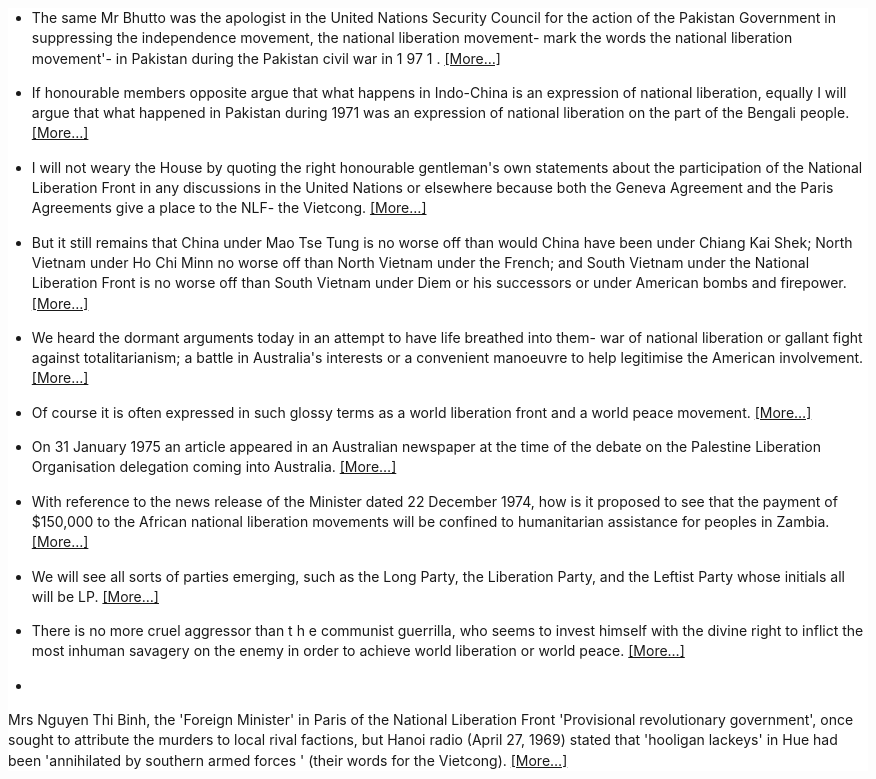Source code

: * The same  Mr Bhutto  was the apologist in the United Nations Security Council for the action of the Pakistan Government in suppressing the independence movement, the national <span class="highlight">liberation</span> movement- mark the words the national <span class="highlight">liberation</span> movement'- in Pakistan during the Pakistan civil war in 1 97 1 . [[More&hellip;]](https://historichansard.net/hofreps/1975/19750305_reps_29_hor93/#subdebate-50-0)

* If honourable members opposite argue that what happens in Indo-China is an expression of national <span class="highlight">liberation</span>, equally I will argue that what happened in Pakistan during 1971 was an expression of national <span class="highlight">liberation</span> on the part of the Bengali people. [[More&hellip;]](https://historichansard.net/hofreps/1975/19750305_reps_29_hor93/#subdebate-50-0)

* I will not weary the House by quoting the right honourable gentleman's own statements about the participation of the National <span class="highlight">Liberation</span> Front in any discussions in the United Nations or elsewhere because both the Geneva Agreement and the Paris Agreements give a place to the NLF- the Vietcong. [[More&hellip;]](https://historichansard.net/hofreps/1975/19750408_reps_29_hor94/#subdebate-16-0)

* But it still remains that China under Mao Tse Tung is no worse off than would China have been under Chiang Kai Shek; North Vietnam under Ho Chi Minn no worse off than North Vietnam under the French; and South Vietnam under the National <span class="highlight">Liberation</span> Front is no worse off than South Vietnam under Diem or his successors or under American bombs and firepower. [[More&hellip;]](https://historichansard.net/hofreps/1975/19750408_reps_29_hor94/#subdebate-31-2)

* We heard the dormant arguments today in an attempt to have life breathed into them-  war of national <span class="highlight">liberation</span> or gallant fight against totalitarianism; a battle in Australia's interests or a convenient manoeuvre to help legitimise the American involvement. [[More&hellip;]](https://historichansard.net/hofreps/1975/19750408_reps_29_hor94/#subdebate-31-2)

* Of course it is often expressed in such glossy terms as a world <span class="highlight">liberation</span> front and a world peace movement. [[More&hellip;]](https://historichansard.net/hofreps/1975/19750408_reps_29_hor94/#subdebate-39-0)

* On 31 January 1975 an article appeared in an Australian newspaper at the time of the debate on the Palestine <span class="highlight">Liberation</span> Organisation delegation coming into Australia. [[More&hellip;]](https://historichansard.net/hofreps/1975/19750408_reps_29_hor94/#subdebate-39-0)

* With reference to the news release of the Minister dated 22 December 1974, how is it proposed to see that the payment of $150,000 to the African national <span class="highlight">liberation</span> movements will be confined to humanitarian assistance for peoples in Zambia. [[More&hellip;]](https://historichansard.net/hofreps/1975/19750408_reps_29_hor94/#subdebate-42-26)

* We will see all sorts of parties emerging, such as the Long Party, the <span class="highlight">Liberation</span> Party, and the Leftist Party whose initials all will be LP. [[More&hellip;]](https://historichansard.net/hofreps/1975/19750410_reps_29_hor94/#debate-26)

* There is no more cruel aggressor than t h e communist guerrilla, who seems to invest himself with the divine right to inflict the most inhuman savagery on the enemy in order to achieve world <span class="highlight">liberation</span> or world peace. [[More&hellip;]](https://historichansard.net/hofreps/1975/19750415_reps_29_hor94/#subdebate-38-0)

* 
 Mrs Nguyen Thi Binh, the 'Foreign Minister' in Paris of the National <span class="highlight">Liberation</span> Front 'Provisional revolutionary government', once sought to attribute the murders to local rival factions, but Hanoi radio (April 27, 1969) stated that 'hooligan lackeys' in Hue had been 'annihilated by southern armed forces ' (their words for the Vietcong). [[More&hellip;]](https://historichansard.net/hofreps/1975/19750422_reps_29_hor94/#subdebate-43-0)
- - - -
Work order:
I would like the material above returned exactly as it stands, without its pictures.

Finished exercise:
Source code

: * The same  Mr Bhutto  was the apologist in the United Nations Security Council for the action of the Pakistan Government in suppressing the independence movement, the national <span class="highlight">liberation</span> movement- mark the words the national <span class="highlight">liberation</span> movement'- in Pakistan during the Pakistan civil war in 1 97 1 . [[More&hellip;]](https://historichansard.net/hofreps/1975/19750305_reps_29_hor93/#subdebate-50-0)

* If honourable members opposite argue that what happens in Indo-China is an expression of national <span class="highlight">liberation</span>, equally I will argue that what happened in Pakistan during 1971 was an expression of national <span class="highlight">liberation</span> on the part of the Bengali people. [[More&hellip;]](https://historichansard.net/hofreps/1975/19750305_reps_29_hor93/#subdebate-50-0)

* I will not weary the House by quoting the right honourable gentleman's own statements about the participation of the National <span class="highlight">Liberation</span> Front in any discussions in the United Nations or elsewhere because both the Geneva Agreement and the Paris Agreements give a place to the NLF- the Vietcong. [[More&hellip;]](https://historichansard.net/hofreps/1975/19750408_reps_29_hor94/#subdebate-16-0)

* But it still remains that China under Mao Tse Tung is no worse off than would China have been under Chiang Kai Shek; North Vietnam under Ho Chi Minn no worse off than North Vietnam under the French; and South Vietnam under the National <span class="highlight">Liberation</span> Front is no worse off than South Vietnam under Diem or his successors or under American bombs and firepower. [[More&hellip;]](https://historichansard.net/hofreps/1975/19750408_reps_29_hor94/#subdebate-31-2)

* We heard the dormant arguments today in an attempt to have life breathed into them-  war of national <span class="highlight">liberation</span> or gallant fight against totalitarianism; a battle in Australia's interests or a convenient manoeuvre to help legitimise the American involvement. [[More&hellip;]](https://historichansard.net/hofreps/1975/19750408_reps_29_hor94/#subdebate-31-2)

* Of course it is often expressed in such glossy terms as a world <span class="highlight">liberation</span> front and a world peace movement. [[More&hellip;]](https://historichansard.net/hofreps/1975/19750408_reps_29_hor94/#subdebate-39-0)

* On 31 January 1975 an article appeared in an Australian newspaper at the time of the debate on the Palestine <span class="highlight">Liberation</span> Organisation delegation coming into Australia. [[More&hellip;]](https://historichansard.net/hofreps/1975/19750408_reps_29_hor94/#subdebate-39-0)

* With reference to the news release of the Minister dated 22 December 1974, how is it proposed to see that the payment of $150,000 to the African national <span class="highlight">liberation</span> movements will be confined to humanitarian assistance for peoples in Zambia. [[More&hellip;]](https://historichansard.net/hofreps/1975/19750408_reps_29_hor94/#subdebate-42-26)

* We will see all sorts of parties emerging, such as the Long Party, the <span class="highlight">Liberation</span> Party, and the Leftist Party whose initials all will be LP. [[More&hellip;]](https://historichansard.net/hofreps/1975/19750410_reps_29_hor94/#debate-26)

* There is no more cruel aggressor than t h e communist guerrilla, who seems to invest himself with the divine right to inflict the most inhuman savagery on the enemy in order to achieve world <span class="highlight">liberation</span> or world peace. [[More&hellip;]](https://historichansard.net/hofreps/1975/19750415_reps_29_hor94/#subdebate-38-0)

* 
 Mrs Nguyen Thi Binh, the 'Foreign Minister' in Paris of the National <span class="highlight">Liberation</span> Front 'Provisional revolutionary government', once sought to attribute the murders to local rival factions, but Hanoi radio (April 27, 1969) stated that 'hooligan lackeys' in Hue had been 'annihilated by southern armed forces ' (their words for the Vietcong). [[More&hellip;]](https://historichansard.net/hofreps/1975/19750422_reps_29_hor94/#subdebate-43-0)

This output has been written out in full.